___ Given text ___

The Difficulty of Disclosure, Surebet247 and the Streisand Effect - weinzierl
https://www.troyhunt.com/the-difficulty-of-disclosure-surebet247-and-the-streisand-effect/
======
glitcher
Really great write-up as usual from Mr. Hunt! Some bits that I found
especially amusing:

Auto-response email from the company says "To add additional comments, please
reply to this email". The email address it came from is
"noreply@surebet247.com".

Troy's opinion of gambling: "Granted, gambling merely amounts to a tax on
people who can't do maths"

:)

------
ComodoHacker
The specific of online gambling business is there are lot of shady things
going on. You just aren't competitive if you're all legal and honest. When
something goes wrong, something you can't immediately fix, the optimal
strategy often is cover things up and not attract the attention of regulators
at all costs. Because once you did, it's better to dump your company, save
whatever assets you can and start over.

This might explain their attitude.

___ Collected data ___

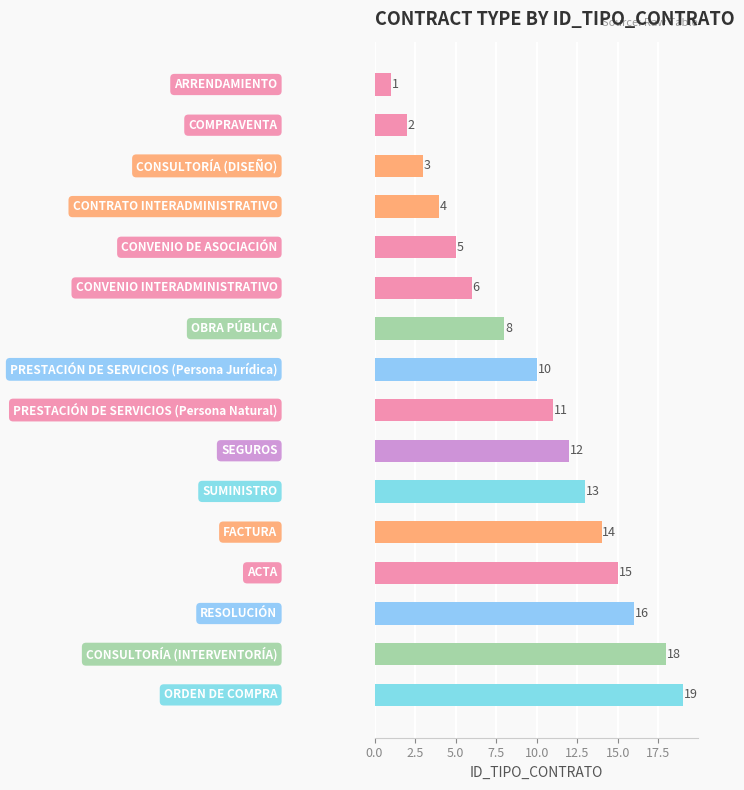

What is the difference between the second highest and minimum values?

17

___

**Problem:** Reproduce the full Surebet247 disclosure thread shown above, word for word.

**Result of this task:**
The Difficulty of Disclosure, Surebet247 and the Streisand Effect - weinzierl
https://www.troyhunt.com/the-difficulty-of-disclosure-surebet247-and-the-streisand-effect/
======
glitcher
Really great write-up as usual from Mr. Hunt! Some bits that I found
especially amusing:

Auto-response email from the company says "To add additional comments, please
reply to this email". The email address it came from is
"noreply@surebet247.com".

Troy's opinion of gambling: "Granted, gambling merely amounts to a tax on
people who can't do maths"

:)

------
ComodoHacker
The specific of online gambling business is there are lot of shady things
going on. You just aren't competitive if you're all legal and honest. When
something goes wrong, something you can't immediately fix, the optimal
strategy often is cover things up and not attract the attention of regulators
at all costs. Because once you did, it's better to dump your company, save
whatever assets you can and start over.

This might explain their attitude.